• U.S.

Theater: Dance of Death

2 minute read
TIME

Dylan, by Sidney Michaels, covers Dylan Thomas’ last few years, when the man who had put his life force into his poetry was putting a death wish into his life. T. S. Eliot once said that to think of Dryden dying was like thinking of an empire falling. To see Dylan Thomas dying on the stage is like watching a once raging fire being extinguished. Even the alcoholic cause of death, a “wet brain,” chillingly suggests the dank dark extinction of the light of the mind.

This dying light is marvelously mirrored in the smoky anguish of Alec Guinness’ eyes, and it gives him the look of a man ravaged by the pain of being and the dread of not being. Perfectly miming every state of alcoholic disequilibrium, Guinness does a dance of death at ever-varying tempos. It can be antic, as when he pats the bottom of an Old Howard burlesque stripper in Boston, and reminds her that he will be reading his poems at Radcliffe. It can be a gallant agony of slow motion, as he disciplines drunken legs to march to the podium on his reading tours. It becomes the jabbing dance of the prize ring with Caitlin (Kate Reid), his wife and scarring partner, as their savage domestic infighting vividly creates the image of a marriage where words not only lead to blows but are blows. Kate Reid is shatteringly good in portraying the kind of woman who marries her author ego.

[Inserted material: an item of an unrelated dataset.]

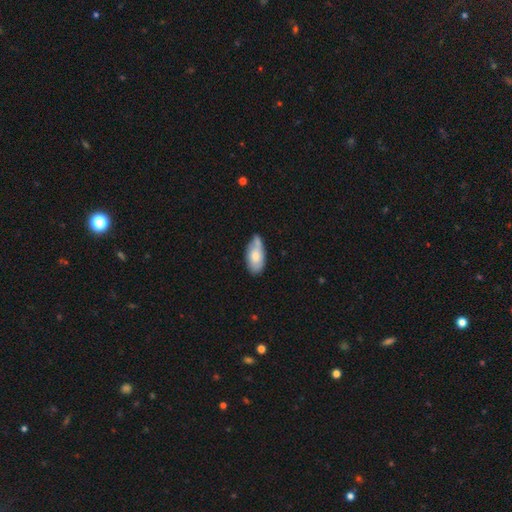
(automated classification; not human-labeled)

The play is not the equal of its star. It dwells on the collected anecdotes and cocktail parties of the lecture tours, the college-girls sedulously seeking Dylan’s sexual autograph, the bar-buddy publisher, the biographer (John Malcolm Brinnin) who invited, chaperoned and wrote about Dylan Thomas in America. But these are the faintest echo chambers for the conflict that split Thomas’ skull. The torment of the lyric poet is that lyric poetry is essentially a young man’s form. The time comes when the world must be seen more through the eyes of wisdom than of wonder. The romantic in Dylan Thomas would not or could not meet the demands and responsibilities of age. Dylan, the play, shadows the eternally youthful hell raiser, but only Alec Guinness, the actor, probes the special hell in which the man lived.